▸ Work to complete:
Your job is to copy every line in the material containing the word "BaseAlert".

══ The data

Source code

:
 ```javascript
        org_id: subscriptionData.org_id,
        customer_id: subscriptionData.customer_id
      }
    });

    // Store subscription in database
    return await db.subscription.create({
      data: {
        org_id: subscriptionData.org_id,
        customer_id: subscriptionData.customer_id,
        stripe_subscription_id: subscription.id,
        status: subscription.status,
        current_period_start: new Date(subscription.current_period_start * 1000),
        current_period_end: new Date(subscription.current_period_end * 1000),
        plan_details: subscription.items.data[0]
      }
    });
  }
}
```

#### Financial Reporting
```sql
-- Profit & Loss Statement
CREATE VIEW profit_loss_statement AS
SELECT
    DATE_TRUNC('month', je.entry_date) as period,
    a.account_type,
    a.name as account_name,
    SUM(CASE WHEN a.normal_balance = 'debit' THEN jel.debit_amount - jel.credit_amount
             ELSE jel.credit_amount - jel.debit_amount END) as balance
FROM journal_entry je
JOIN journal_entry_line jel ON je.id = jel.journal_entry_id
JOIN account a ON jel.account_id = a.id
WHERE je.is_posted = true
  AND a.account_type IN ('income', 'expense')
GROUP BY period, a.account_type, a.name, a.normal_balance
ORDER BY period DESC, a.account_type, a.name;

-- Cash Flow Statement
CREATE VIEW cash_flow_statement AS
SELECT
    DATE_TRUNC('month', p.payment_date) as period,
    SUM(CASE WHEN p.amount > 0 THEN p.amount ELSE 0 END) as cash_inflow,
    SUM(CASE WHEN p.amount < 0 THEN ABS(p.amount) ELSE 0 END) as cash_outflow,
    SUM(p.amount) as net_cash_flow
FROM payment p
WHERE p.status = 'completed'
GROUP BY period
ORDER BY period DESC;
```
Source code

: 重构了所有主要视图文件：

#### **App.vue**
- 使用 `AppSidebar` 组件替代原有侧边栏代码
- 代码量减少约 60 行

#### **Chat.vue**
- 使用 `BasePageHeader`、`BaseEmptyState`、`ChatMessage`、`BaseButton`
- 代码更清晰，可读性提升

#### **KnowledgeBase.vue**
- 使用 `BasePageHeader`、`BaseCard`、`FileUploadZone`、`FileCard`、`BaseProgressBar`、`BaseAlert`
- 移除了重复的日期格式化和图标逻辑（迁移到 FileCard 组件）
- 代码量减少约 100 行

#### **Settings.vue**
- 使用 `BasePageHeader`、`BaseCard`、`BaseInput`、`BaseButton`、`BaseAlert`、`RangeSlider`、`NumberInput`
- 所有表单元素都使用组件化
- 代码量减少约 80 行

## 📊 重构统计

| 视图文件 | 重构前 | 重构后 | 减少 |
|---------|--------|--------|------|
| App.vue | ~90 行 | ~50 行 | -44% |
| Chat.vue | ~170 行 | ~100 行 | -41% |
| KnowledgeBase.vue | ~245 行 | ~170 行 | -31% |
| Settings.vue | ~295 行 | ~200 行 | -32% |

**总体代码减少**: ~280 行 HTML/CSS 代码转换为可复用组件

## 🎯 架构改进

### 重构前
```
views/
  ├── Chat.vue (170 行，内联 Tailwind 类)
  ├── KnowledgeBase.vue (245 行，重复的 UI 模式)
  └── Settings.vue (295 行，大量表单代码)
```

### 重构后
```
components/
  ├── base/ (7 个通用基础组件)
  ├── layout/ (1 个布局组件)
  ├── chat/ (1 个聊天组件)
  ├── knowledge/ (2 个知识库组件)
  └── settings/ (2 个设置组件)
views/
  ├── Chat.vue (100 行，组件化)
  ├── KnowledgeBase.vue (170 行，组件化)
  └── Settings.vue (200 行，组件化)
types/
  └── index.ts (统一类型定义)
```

════

▸ Result of the exercise:
- 使用 `BasePageHeader`、`BaseCard`、`FileUploadZone`、`FileCard`、`BaseProgressBar`、`BaseAlert`
- 使用 `BasePageHeader`、`BaseCard`、`BaseInput`、`BaseButton`、`BaseAlert`、`RangeSlider`、`NumberInput`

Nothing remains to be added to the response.